▸ Task objective:
Rewrite these lines with "top-left corner" changed to "upper-left corner" and nothing else altered. Leave the pictures out.

START Data block

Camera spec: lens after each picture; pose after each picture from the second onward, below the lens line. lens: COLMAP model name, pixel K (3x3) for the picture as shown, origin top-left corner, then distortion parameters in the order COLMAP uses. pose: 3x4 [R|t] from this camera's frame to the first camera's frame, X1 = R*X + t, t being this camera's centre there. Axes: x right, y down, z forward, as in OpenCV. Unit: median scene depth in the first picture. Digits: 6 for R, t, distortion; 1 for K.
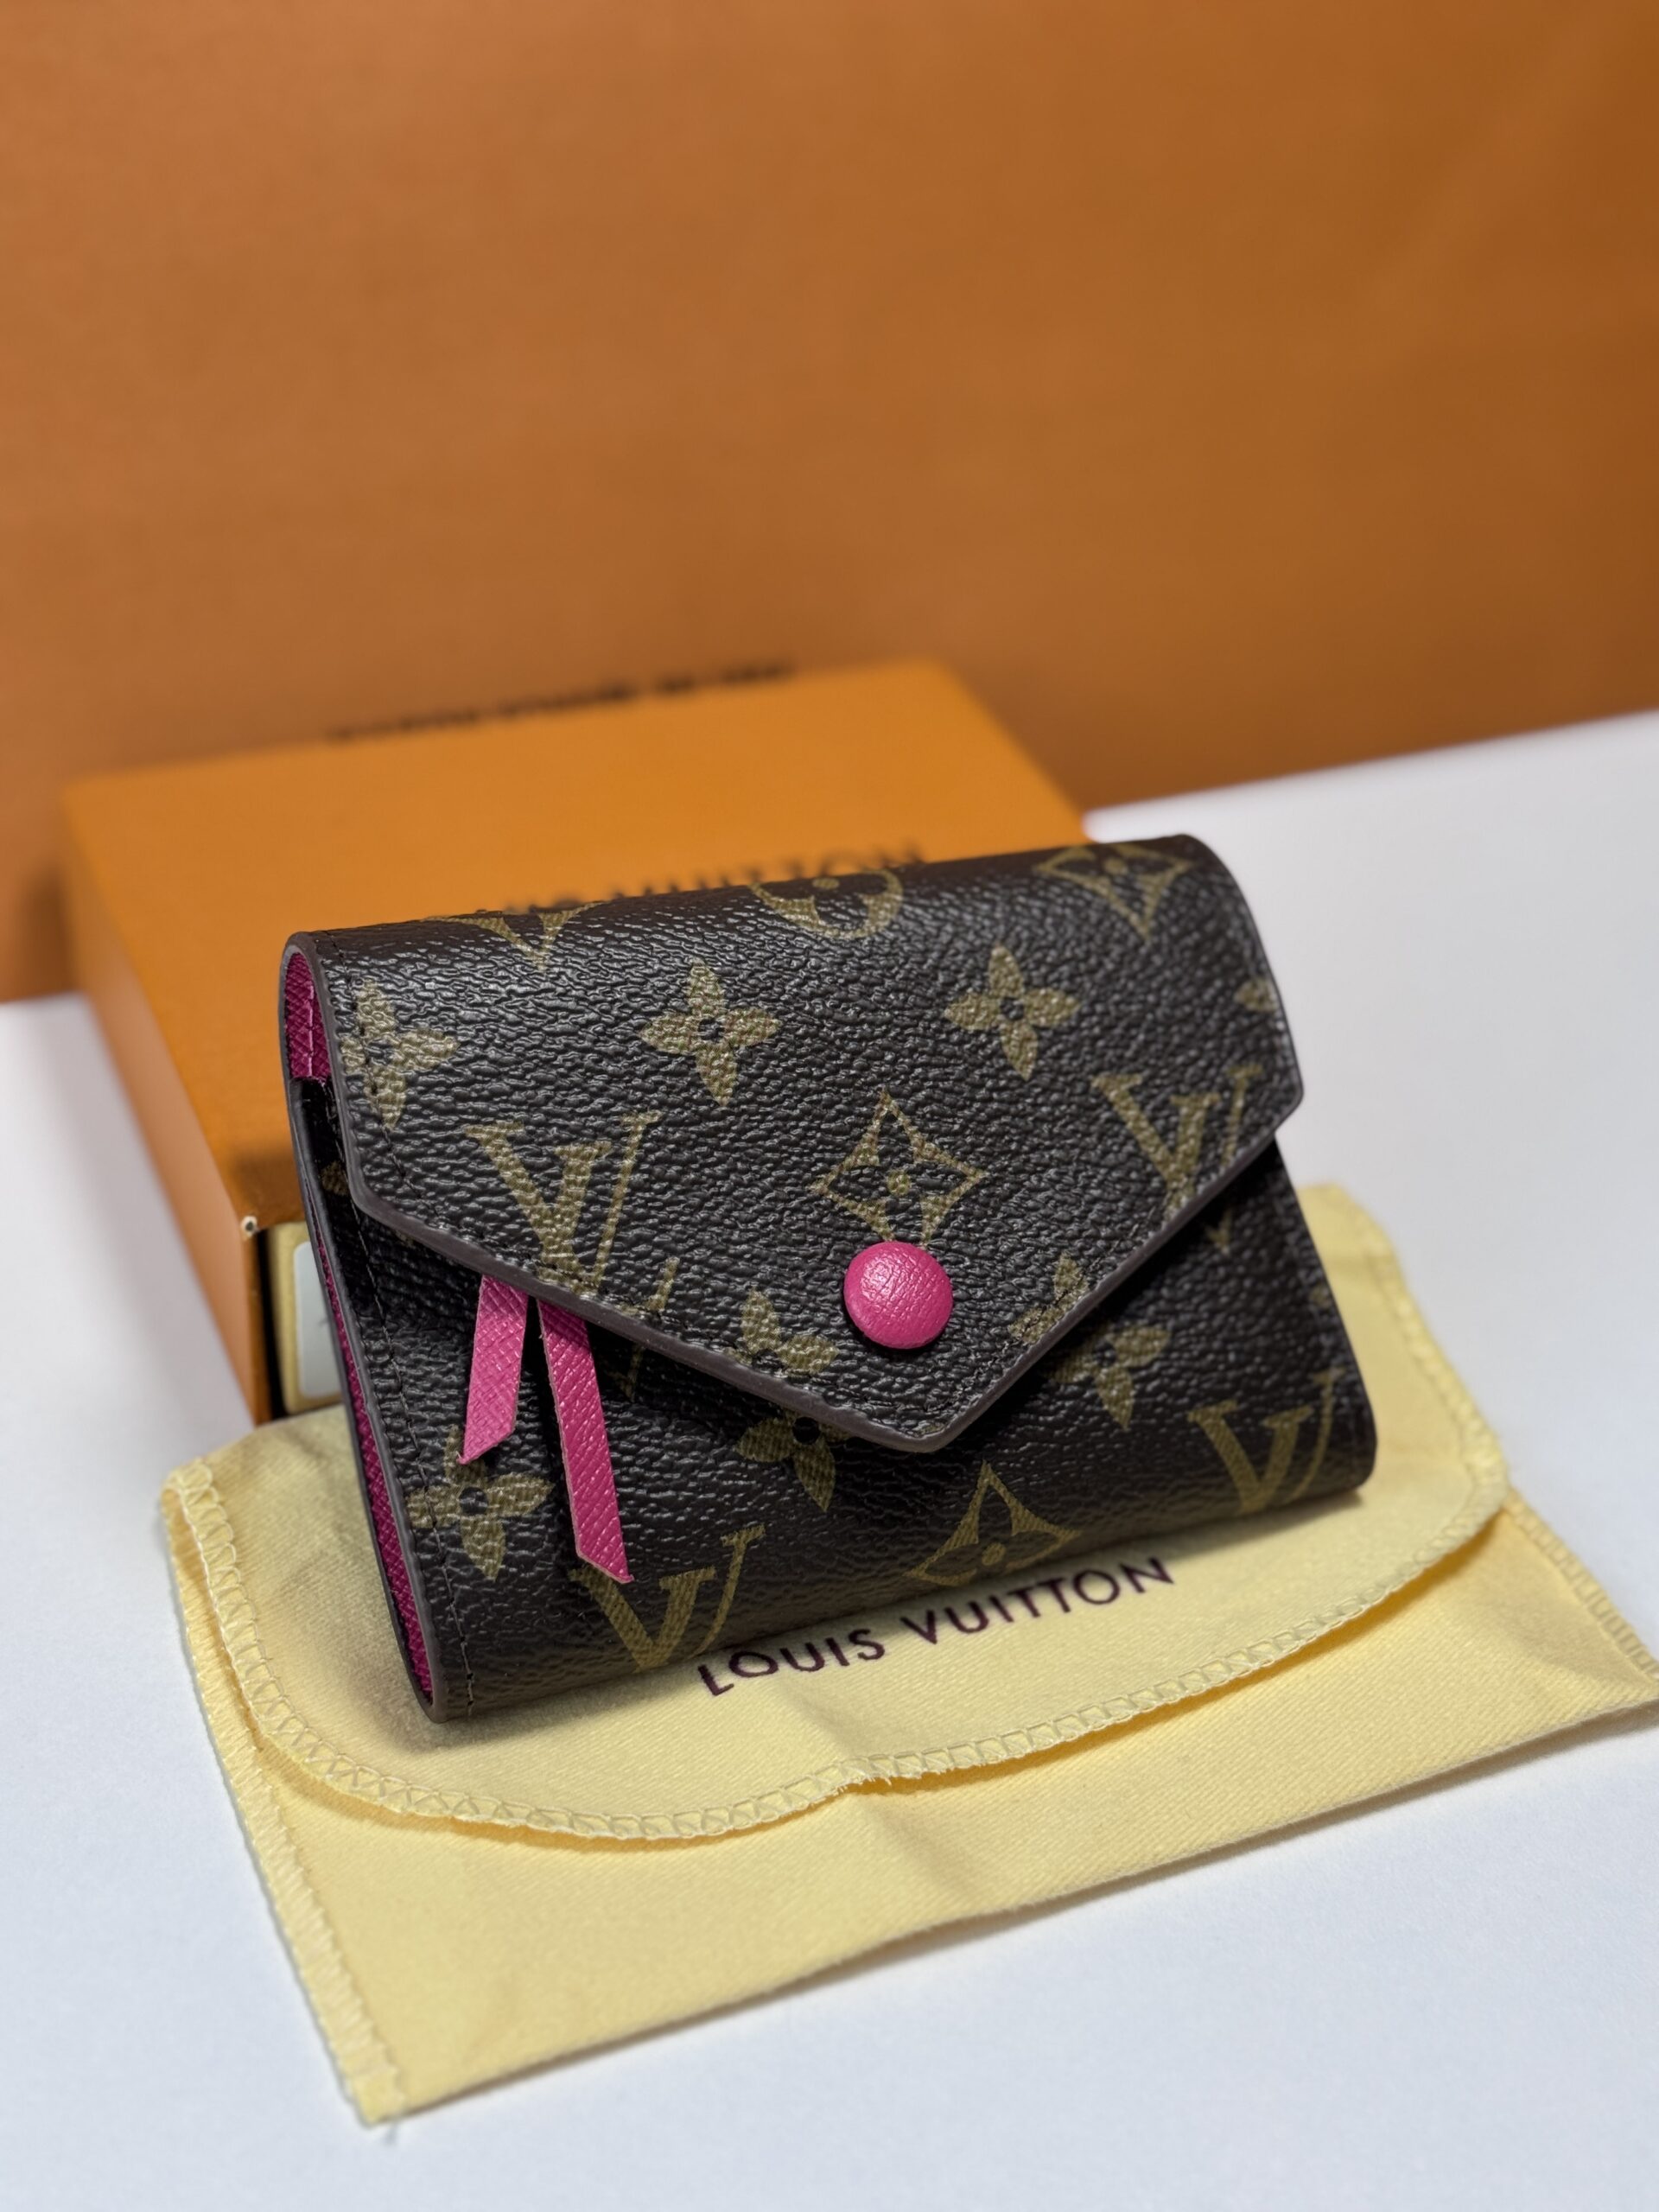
lens RADIAL K [[3140.7, 0, 832.7], [0, 3140.7, 1109.5], [0, 0, 1]] dist [0.130815, -0.106864]
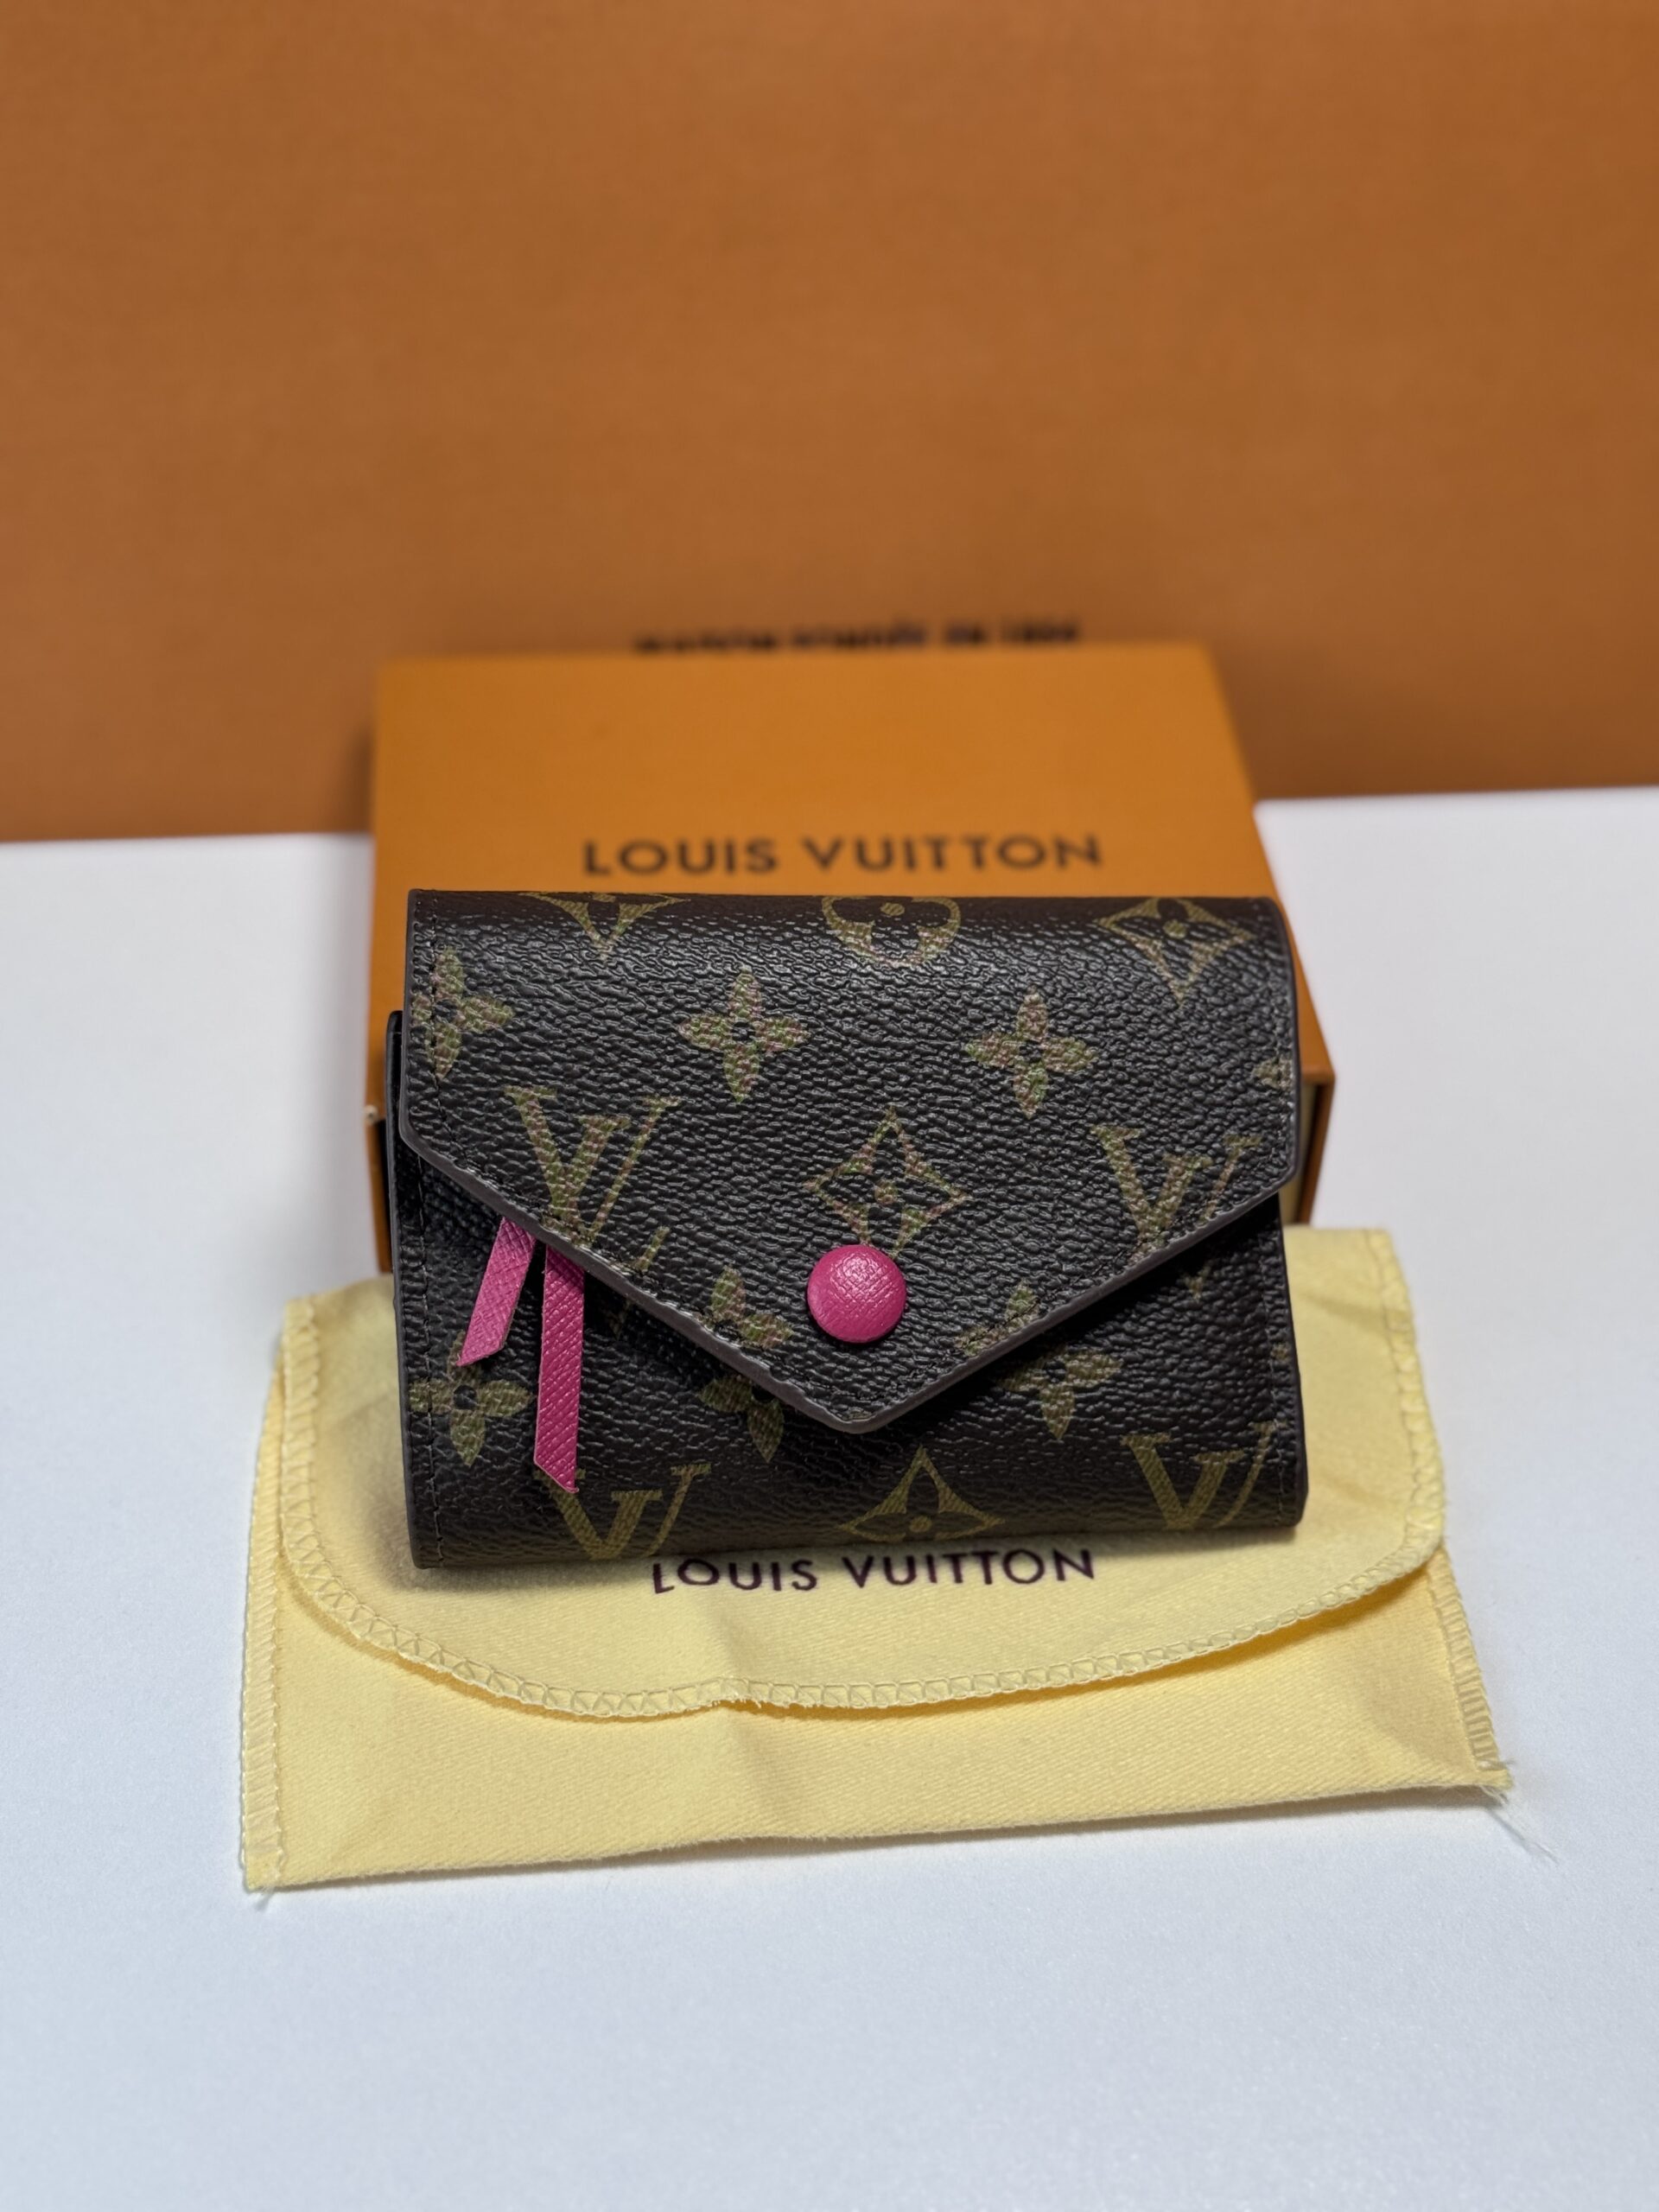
lens RADIAL K [[3140.7, 0, 832.7], [0, 3140.7, 1109.5], [0, 0, 1]] dist [0.130815, -0.106864]
pose [[0.955936, 0.186897, -0.226396, 0.254980], [-0.159859, 0.978201, 0.132546, -0.153962], [0.246233, -0.090514, 0.964975, -0.092752]]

END Data block

▸ Answer to this task:
Camera spec: lens after each picture; pose after each picture from the second onward, below the lens line. lens: COLMAP model name, pixel K (3x3) for the picture as shown, origin upper-left corner, then distortion parameters in the order COLMAP uses. pose: 3x4 [R|t] from this camera's frame to the first camera's frame, X1 = R*X + t, t being this camera's centre there. Axes: x right, y down, z forward, as in OpenCV. Unit: median scene depth in the first picture. Digits: 6 for R, t, distortion; 1 for K.
lens RADIAL K [[3140.7, 0, 832.7], [0, 3140.7, 1109.5], [0, 0, 1]] dist [0.130815, -0.106864]
lens RADIAL K [[3140.7, 0, 832.7], [0, 3140.7, 1109.5], [0, 0, 1]] dist [0.130815, -0.106864]
pose [[0.955936, 0.186897, -0.226396, 0.254980], [-0.159859, 0.978201, 0.132546, -0.153962], [0.246233, -0.090514, 0.964975, -0.092752]]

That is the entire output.